I didn’t realize that the Europcar van wasn’t returning me to the start area, as they were taking a full van load of their athletes, so I was left on the side of the road. I had about a 4KM walk back to the finish line, where I spent another few KM trying to find the best photo position to include the magnificent Mont-Saint-Michel in the background. It took a lot of walking, and a lot of negotiating with Police/Security until I found the prime spot.
Once I found this great spot 500M from the finish line, I photographed about a dozen riders coming around the corner with Mont-Saint-Michel in the background. It is a lovely shot, but all of the images from this area looked pretty similar. I decided to actually check out the interior of Mont-Saint-Michel, since I was so close to it, and perhaps only here once in my lifetime. I took about an hour to wander around the old city, and discover its old streets, cemetery, and grab a popsicle to cool down. It was a real shame that there was a workers strike going on, and the main attraction, The Abbey, has been closed for a month, and won’t be open until further notice.
The area itself is beautiful, with the fortified town actually a little over one kilometre off of the coast. It can be completely separated by water from the mainland during high tide. During my day in the team car, I saw a few sheep grazing in fields, but learned that these sheep are something special. Due to the extreme variation of the tides, and occasional flooding, salt marsh meadows have been created where the sheep graze. Since the sheep’s diet includes more salt than your regular sheep, their meet has a distinctive taste, which results in a local speciality, translated as “salt meadow lamb”. I didn’t have a chance to have any of this lamb, but did have a crepe, and I discovered that the crepe originated in the region as well.
A very scenic last kilometre of the race.
This is how we photogs achieve shots like these.
The view from atop Mont-Saint-Michel at low tide, this boat isn’t going anywhere in a while…
A nice place to watch a bike race.
Following my quick tour of Mont-Saint-Michel, I hung out about 50M past the finish line where riders stop to grab water, and briefly speak to the media. I saw Belkin’s Laurens Ten Dam look like death as he rolled over the line, and nearly collapsed off of the bike, drool hanging off his chin. Tony Martin was the virtual leader fairly early on, and had a while to sit in the hot seat, watching a live feed of his competitors.

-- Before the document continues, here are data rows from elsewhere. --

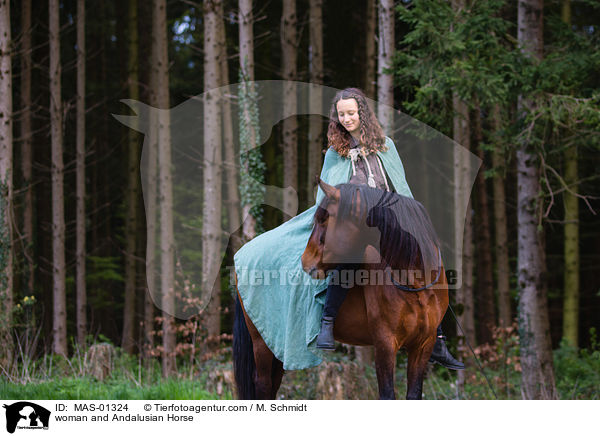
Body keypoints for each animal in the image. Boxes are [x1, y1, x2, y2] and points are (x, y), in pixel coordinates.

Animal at [232, 177, 448, 398]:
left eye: (324, 220)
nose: (305, 262)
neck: (415, 281)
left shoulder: (423, 344)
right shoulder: (385, 344)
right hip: (260, 341)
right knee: (263, 384)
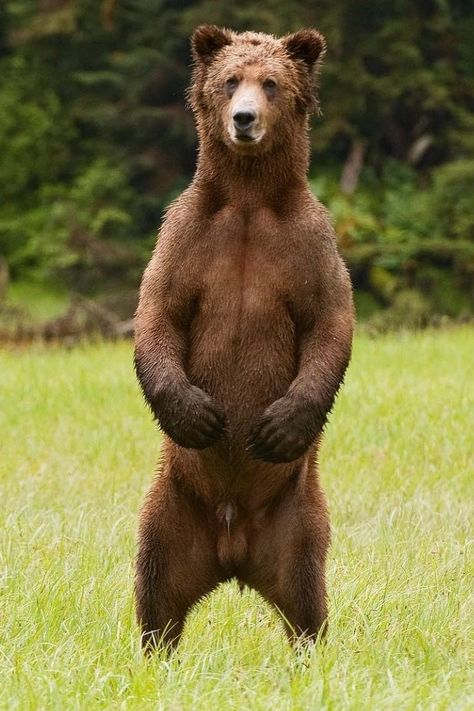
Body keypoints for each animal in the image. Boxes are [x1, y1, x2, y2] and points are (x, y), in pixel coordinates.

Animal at [132, 26, 352, 652]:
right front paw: (199, 415)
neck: (251, 198)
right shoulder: (187, 236)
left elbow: (331, 323)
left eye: (271, 82)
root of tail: (232, 553)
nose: (244, 119)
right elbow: (157, 314)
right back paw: (155, 650)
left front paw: (279, 427)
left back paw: (309, 648)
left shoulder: (309, 243)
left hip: (297, 519)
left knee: (306, 598)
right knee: (155, 587)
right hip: (171, 506)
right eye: (231, 80)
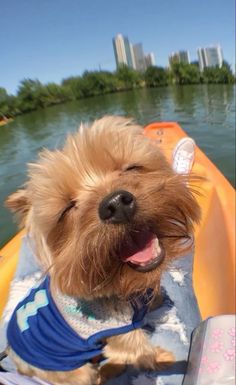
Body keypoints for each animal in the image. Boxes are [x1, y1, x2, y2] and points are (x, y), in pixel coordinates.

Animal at [5, 115, 200, 382]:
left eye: (131, 168)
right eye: (67, 209)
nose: (116, 204)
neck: (119, 283)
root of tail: (17, 359)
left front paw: (156, 298)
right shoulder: (114, 331)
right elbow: (137, 350)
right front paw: (160, 358)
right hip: (70, 371)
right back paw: (109, 370)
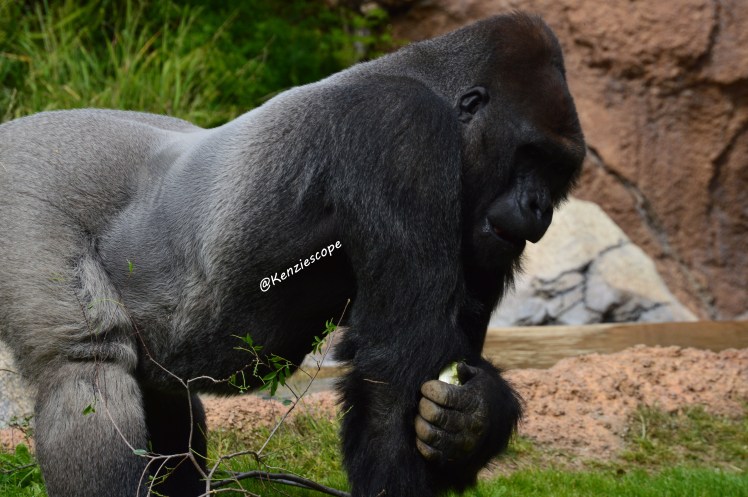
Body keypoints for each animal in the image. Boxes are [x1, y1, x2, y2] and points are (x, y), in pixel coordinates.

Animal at [0, 11, 584, 497]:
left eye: (558, 169)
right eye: (531, 154)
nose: (538, 209)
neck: (427, 82)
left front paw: (473, 420)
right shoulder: (402, 130)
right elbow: (398, 361)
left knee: (160, 389)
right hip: (23, 183)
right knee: (85, 365)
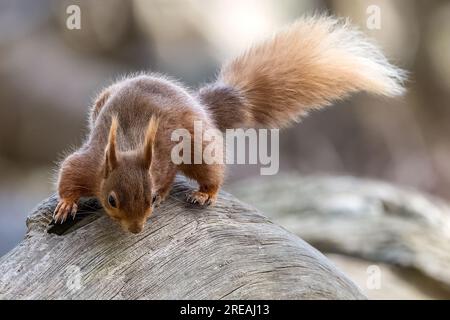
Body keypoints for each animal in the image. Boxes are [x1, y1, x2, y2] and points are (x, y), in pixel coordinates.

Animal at [52, 16, 404, 232]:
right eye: (112, 200)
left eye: (148, 199)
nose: (136, 229)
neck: (129, 144)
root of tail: (201, 106)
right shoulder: (90, 163)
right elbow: (68, 174)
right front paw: (66, 205)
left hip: (198, 145)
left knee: (211, 172)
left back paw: (205, 194)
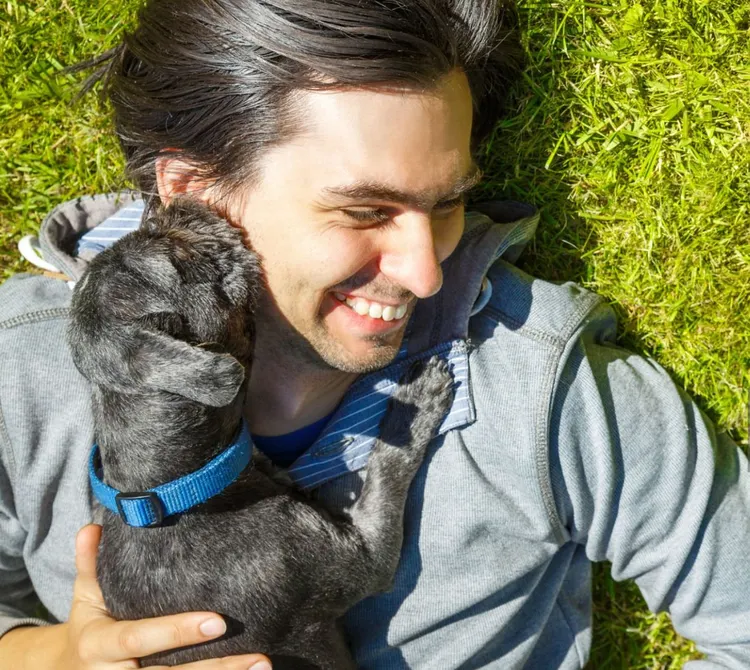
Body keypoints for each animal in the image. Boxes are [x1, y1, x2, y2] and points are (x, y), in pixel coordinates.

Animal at [67, 201, 452, 670]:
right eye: (177, 256)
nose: (168, 206)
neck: (172, 489)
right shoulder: (369, 556)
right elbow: (388, 470)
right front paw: (414, 405)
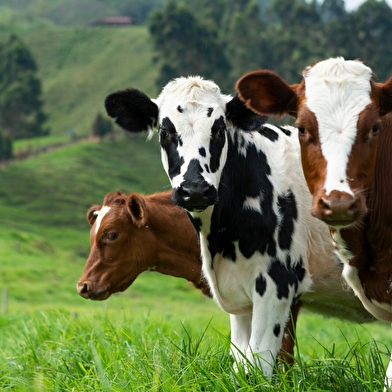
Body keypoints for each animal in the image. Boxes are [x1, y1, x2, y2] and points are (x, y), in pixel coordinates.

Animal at [104, 76, 362, 374]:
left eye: (219, 130)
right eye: (164, 132)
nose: (195, 190)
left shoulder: (278, 283)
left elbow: (259, 363)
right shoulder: (240, 298)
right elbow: (240, 363)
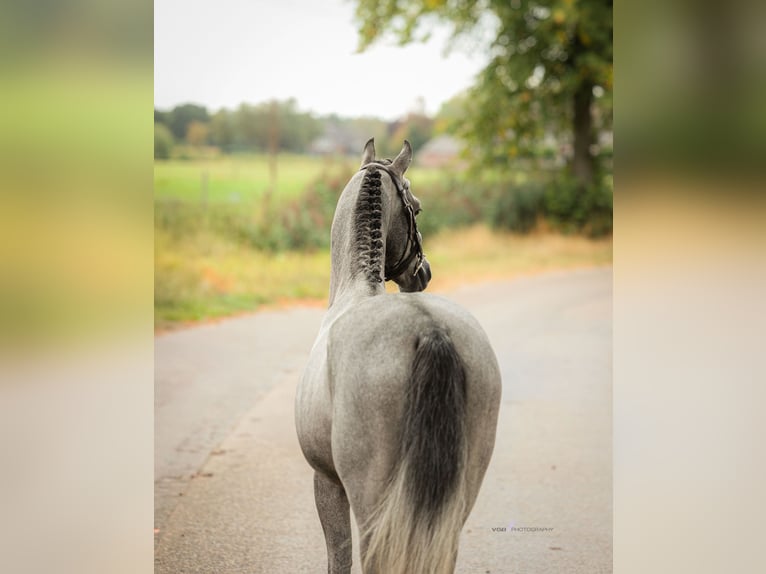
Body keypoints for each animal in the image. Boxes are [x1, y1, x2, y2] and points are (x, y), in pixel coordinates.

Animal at [295, 138, 501, 574]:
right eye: (417, 208)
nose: (424, 273)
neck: (354, 290)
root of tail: (430, 330)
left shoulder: (327, 480)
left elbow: (339, 556)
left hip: (372, 501)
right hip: (456, 499)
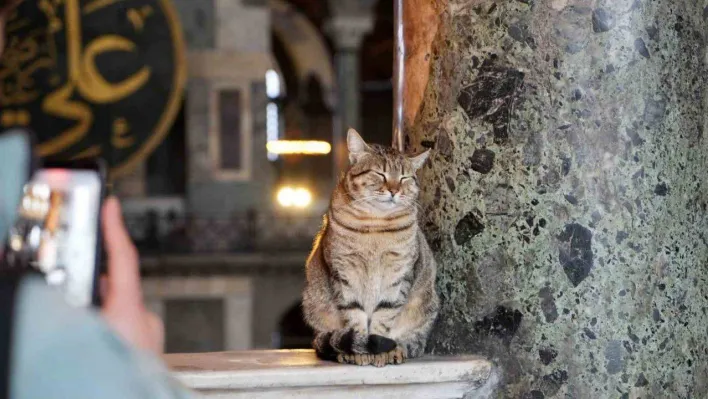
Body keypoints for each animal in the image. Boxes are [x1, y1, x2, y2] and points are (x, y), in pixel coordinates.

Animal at [302, 129, 440, 368]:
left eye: (404, 177)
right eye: (380, 174)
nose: (394, 190)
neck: (376, 224)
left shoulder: (399, 273)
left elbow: (384, 315)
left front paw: (380, 349)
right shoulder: (343, 271)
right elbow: (354, 314)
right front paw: (360, 350)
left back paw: (397, 349)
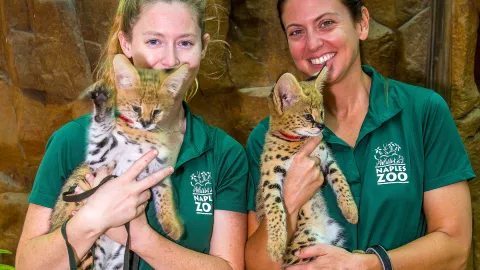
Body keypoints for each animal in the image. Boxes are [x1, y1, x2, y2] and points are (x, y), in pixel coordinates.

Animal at [256, 67, 358, 266]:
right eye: (308, 116)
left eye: (322, 113)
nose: (322, 126)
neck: (299, 141)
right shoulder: (270, 174)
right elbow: (274, 206)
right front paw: (276, 244)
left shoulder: (326, 159)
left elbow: (341, 181)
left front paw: (350, 209)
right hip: (306, 244)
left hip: (335, 235)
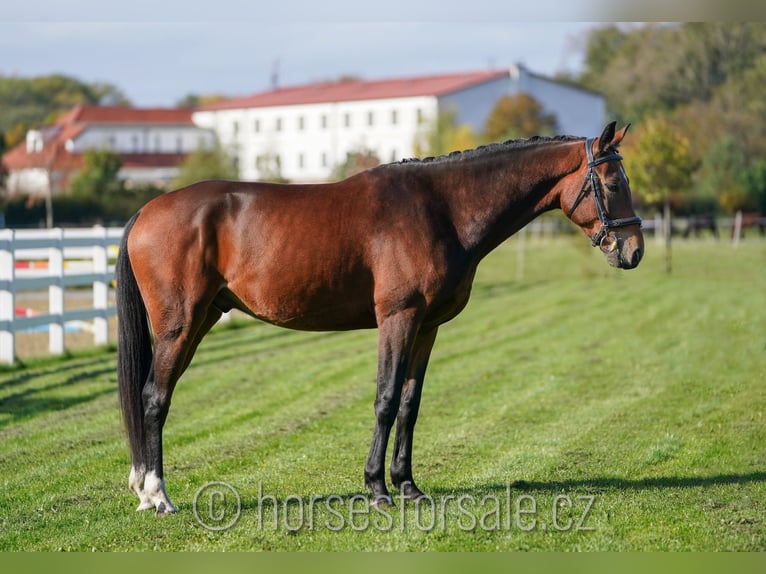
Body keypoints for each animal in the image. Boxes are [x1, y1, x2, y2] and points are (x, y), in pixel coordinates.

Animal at [118, 119, 648, 516]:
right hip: (180, 325)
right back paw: (157, 496)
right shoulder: (399, 318)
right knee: (154, 398)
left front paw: (408, 485)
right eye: (612, 182)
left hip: (202, 318)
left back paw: (144, 488)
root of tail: (146, 209)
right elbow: (386, 399)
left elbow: (411, 404)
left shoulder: (427, 327)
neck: (441, 209)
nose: (634, 251)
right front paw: (377, 488)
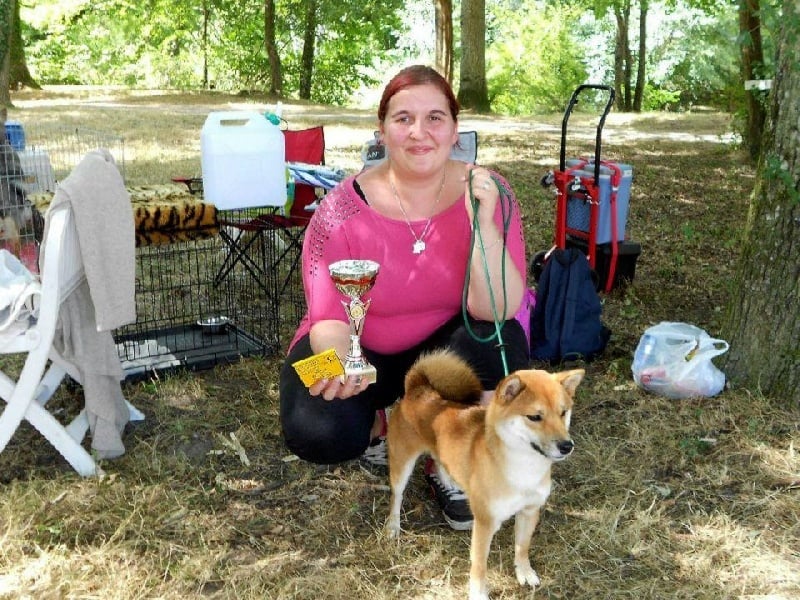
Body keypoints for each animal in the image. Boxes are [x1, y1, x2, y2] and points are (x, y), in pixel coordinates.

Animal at [385, 350, 584, 600]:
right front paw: (479, 593)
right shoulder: (485, 522)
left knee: (440, 462)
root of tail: (418, 389)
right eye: (534, 417)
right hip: (402, 463)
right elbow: (479, 565)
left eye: (563, 412)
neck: (523, 469)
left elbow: (522, 547)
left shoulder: (529, 511)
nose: (567, 446)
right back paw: (393, 525)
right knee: (397, 495)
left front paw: (524, 572)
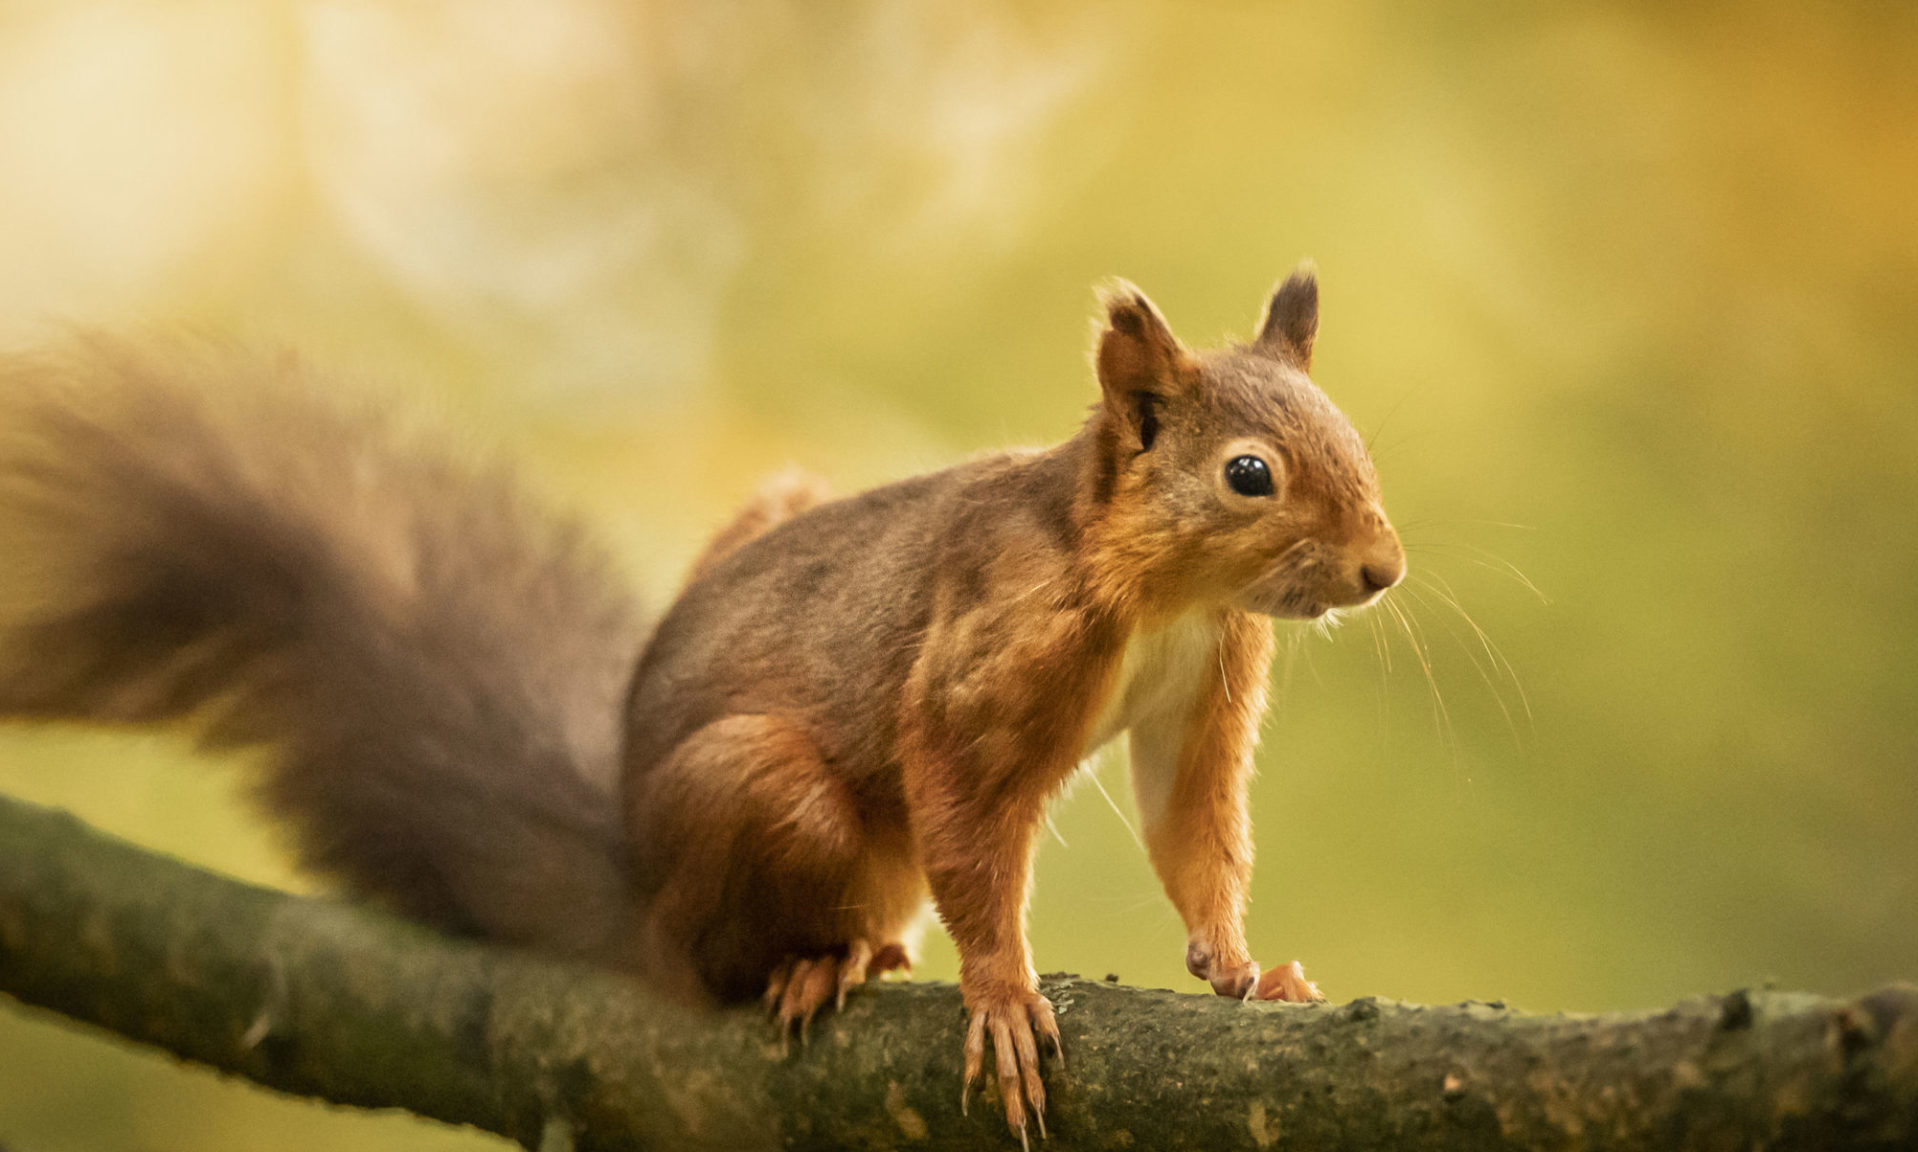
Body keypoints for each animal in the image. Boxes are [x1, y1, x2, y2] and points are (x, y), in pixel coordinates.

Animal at [0, 264, 1396, 1134]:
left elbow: (1191, 824)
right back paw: (816, 963)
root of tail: (635, 886)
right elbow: (958, 800)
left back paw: (871, 947)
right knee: (733, 941)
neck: (1166, 596)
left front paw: (1240, 967)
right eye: (1250, 474)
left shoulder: (1206, 683)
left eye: (1355, 439)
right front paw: (1001, 993)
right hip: (756, 797)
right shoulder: (983, 659)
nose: (1381, 570)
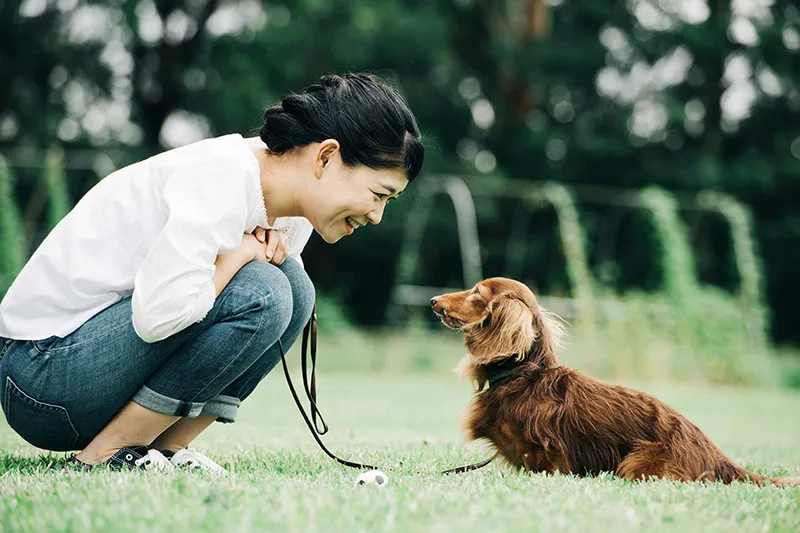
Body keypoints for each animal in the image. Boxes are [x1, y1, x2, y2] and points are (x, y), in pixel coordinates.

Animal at [434, 276, 796, 484]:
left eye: (477, 293)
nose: (434, 301)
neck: (523, 376)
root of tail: (719, 458)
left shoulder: (550, 458)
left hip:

By now you’ll know he won the stage with 12 seconds on Froome.
Tony Martin awaits his fate.
Belkin’s Laurens Ten Dam look like death as he rolled over the line, and nearly collapsed off of the bike.
While fans enjoy the race experience, the behind the scenes are not exactly glamourous. A technician sleeps underneath a broadcasting truck.
I was hoping to photograph a podium during my Tour experience, but no amount of negotiation could get me anywhere close. I waited behind the podium to try to speak with the LCL yellow jersey podium hostesses, Laurence Galon, and Elfie Arnaud. This is the first year on the Tour De France podium for both of the ladies. Laurence got this job through an interview process after putting in an application, and Elfie got the job through knowing the right people. Laurence is a full time professional hostess, and works at many events throughout the year. Elfie is both a university student studying physiotherapy, and is also on the French national pentathlon team. I asked both ladies if they followed professional cycling, and from what I understand Laurence follows it a little as she is friends with cyclists, but this is the first year Elfie has followed the race. Both ladies stay in shape through sports, both of them through running, and swimming.
(Left to right) Elfie Arnaud & Laurence Galon are this year’s LCL yellow jersey podium hostesses.
It is difficult to just pick one of the hostesses for my portrait of the day, but this image of Laurence Galon is today’s.